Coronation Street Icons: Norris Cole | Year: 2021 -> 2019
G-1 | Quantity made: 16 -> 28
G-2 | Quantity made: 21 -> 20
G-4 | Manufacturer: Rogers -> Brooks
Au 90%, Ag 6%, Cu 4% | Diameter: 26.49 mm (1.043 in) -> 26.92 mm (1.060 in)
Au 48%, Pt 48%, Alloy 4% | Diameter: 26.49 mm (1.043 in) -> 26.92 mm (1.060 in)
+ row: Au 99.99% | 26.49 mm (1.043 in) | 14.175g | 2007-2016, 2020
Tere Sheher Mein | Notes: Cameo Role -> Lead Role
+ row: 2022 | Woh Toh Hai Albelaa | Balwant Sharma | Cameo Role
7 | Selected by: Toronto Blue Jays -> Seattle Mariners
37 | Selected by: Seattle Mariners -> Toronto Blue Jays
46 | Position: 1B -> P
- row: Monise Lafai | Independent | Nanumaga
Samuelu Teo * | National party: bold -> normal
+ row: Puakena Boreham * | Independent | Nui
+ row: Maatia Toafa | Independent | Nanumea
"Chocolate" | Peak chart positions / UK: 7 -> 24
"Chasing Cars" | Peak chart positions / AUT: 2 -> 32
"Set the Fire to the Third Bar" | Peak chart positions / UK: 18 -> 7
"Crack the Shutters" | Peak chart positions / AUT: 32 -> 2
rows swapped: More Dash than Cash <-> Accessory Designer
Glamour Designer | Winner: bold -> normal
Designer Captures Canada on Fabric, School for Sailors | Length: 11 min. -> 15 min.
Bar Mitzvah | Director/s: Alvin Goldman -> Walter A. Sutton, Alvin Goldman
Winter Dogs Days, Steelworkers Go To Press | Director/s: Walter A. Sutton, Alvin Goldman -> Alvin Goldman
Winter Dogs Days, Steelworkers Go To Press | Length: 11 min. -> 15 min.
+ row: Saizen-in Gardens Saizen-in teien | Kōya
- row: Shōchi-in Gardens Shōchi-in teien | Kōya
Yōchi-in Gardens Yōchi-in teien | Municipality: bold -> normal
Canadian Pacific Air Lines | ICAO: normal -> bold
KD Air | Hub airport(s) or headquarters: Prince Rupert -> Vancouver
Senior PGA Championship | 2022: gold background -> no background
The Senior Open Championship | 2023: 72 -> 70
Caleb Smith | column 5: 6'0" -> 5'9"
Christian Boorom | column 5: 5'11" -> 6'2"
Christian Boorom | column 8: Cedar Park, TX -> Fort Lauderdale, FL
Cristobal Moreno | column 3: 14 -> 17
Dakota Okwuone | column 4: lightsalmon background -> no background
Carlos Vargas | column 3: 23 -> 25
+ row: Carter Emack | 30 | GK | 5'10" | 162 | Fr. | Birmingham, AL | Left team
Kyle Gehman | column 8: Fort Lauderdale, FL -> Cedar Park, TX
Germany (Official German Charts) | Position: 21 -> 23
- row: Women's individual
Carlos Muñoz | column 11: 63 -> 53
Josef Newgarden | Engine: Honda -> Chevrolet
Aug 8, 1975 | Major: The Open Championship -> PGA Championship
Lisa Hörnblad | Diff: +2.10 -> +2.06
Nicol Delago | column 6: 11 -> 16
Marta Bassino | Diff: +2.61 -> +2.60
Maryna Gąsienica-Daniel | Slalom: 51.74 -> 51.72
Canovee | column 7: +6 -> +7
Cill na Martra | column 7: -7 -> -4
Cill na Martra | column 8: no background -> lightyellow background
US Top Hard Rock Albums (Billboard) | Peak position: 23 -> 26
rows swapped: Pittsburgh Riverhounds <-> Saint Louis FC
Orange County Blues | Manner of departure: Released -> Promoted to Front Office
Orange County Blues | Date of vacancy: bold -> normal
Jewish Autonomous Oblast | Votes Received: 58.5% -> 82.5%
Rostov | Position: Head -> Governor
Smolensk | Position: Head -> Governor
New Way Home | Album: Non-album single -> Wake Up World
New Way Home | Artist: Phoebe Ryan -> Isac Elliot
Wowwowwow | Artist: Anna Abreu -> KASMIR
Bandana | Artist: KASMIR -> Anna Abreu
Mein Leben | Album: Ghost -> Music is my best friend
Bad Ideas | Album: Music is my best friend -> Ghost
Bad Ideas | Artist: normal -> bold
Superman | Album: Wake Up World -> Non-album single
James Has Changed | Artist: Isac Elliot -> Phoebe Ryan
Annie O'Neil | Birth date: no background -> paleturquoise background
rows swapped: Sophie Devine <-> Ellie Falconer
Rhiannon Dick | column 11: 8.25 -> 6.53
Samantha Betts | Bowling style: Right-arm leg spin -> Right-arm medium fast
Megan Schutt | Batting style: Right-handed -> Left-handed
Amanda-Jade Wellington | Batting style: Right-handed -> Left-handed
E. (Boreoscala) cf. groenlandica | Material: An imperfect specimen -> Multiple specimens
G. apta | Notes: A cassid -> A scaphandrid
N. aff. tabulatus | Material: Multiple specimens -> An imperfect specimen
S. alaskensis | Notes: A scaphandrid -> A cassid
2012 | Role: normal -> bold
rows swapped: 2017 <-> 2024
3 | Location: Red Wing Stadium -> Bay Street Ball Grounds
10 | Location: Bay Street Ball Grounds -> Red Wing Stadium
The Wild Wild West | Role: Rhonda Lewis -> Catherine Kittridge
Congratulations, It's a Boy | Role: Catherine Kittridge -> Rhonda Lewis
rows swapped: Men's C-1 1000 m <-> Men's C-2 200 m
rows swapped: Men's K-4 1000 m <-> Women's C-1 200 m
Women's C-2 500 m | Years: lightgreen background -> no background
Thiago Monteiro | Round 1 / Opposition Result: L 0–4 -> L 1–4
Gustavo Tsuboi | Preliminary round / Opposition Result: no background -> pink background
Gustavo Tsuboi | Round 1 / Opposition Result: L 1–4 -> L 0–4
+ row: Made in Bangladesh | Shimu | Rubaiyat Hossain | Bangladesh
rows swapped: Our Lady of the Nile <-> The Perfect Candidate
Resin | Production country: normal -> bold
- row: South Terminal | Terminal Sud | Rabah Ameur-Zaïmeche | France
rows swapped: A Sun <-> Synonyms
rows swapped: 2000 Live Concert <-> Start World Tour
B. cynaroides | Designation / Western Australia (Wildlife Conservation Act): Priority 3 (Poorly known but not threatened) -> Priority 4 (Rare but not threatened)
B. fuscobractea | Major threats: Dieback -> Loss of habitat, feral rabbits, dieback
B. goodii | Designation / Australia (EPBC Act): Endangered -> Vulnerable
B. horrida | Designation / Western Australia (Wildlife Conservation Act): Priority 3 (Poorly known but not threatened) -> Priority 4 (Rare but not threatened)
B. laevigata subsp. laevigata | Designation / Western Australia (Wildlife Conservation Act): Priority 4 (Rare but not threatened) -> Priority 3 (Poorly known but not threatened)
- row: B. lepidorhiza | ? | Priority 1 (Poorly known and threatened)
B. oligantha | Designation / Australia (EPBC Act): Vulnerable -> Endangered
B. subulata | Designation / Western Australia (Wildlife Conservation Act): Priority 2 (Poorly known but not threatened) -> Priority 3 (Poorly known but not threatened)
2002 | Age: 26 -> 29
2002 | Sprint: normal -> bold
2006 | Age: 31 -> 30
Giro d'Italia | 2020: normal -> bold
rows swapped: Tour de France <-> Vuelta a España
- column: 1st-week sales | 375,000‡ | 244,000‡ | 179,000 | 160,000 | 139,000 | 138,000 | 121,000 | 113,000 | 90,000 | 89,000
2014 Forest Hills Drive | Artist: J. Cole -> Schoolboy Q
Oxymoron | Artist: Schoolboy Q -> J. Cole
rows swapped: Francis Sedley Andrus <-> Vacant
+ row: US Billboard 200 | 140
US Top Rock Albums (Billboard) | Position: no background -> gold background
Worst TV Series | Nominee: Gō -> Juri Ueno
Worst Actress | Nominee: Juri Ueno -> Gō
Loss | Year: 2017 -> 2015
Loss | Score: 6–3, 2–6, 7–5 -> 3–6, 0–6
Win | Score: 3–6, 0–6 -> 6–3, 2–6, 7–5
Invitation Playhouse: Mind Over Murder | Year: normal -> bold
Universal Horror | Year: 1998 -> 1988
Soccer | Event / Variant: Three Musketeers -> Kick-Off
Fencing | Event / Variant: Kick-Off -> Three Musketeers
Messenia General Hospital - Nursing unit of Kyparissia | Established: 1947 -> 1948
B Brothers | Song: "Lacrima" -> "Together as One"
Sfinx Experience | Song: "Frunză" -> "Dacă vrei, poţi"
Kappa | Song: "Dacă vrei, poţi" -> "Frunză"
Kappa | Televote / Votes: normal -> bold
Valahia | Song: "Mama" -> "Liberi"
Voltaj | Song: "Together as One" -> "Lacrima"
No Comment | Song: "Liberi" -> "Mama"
§
EXERCISE PROMPT: Please reproduce the data above verbatim, starting at its first line and ending at the line that contains "Sharma | Cameo Role", with both of those lines included.

EXERCISE RESULT:
Coronation Street Icons: Norris Cole | Year: 2021 -> 2019
G-1 | Quantity made: 16 -> 28
G-2 | Quantity made: 21 -> 20
G-4 | Manufacturer: Rogers -> Brooks
Au 90%, Ag 6%, Cu 4% | Diameter: 26.49 mm (1.043 in) -> 26.92 mm (1.060 in)
Au 48%, Pt 48%, Alloy 4% | Diameter: 26.49 mm (1.043 in) -> 26.92 mm (1.060 in)
+ row: Au 99.99% | 26.49 mm (1.043 in) | 14.175g | 2007-2016, 2020
Tere Sheher Mein | Notes: Cameo Role -> Lead Role
+ row: 2022 | Woh Toh Hai Albelaa | Balwant Sharma | Cameo Role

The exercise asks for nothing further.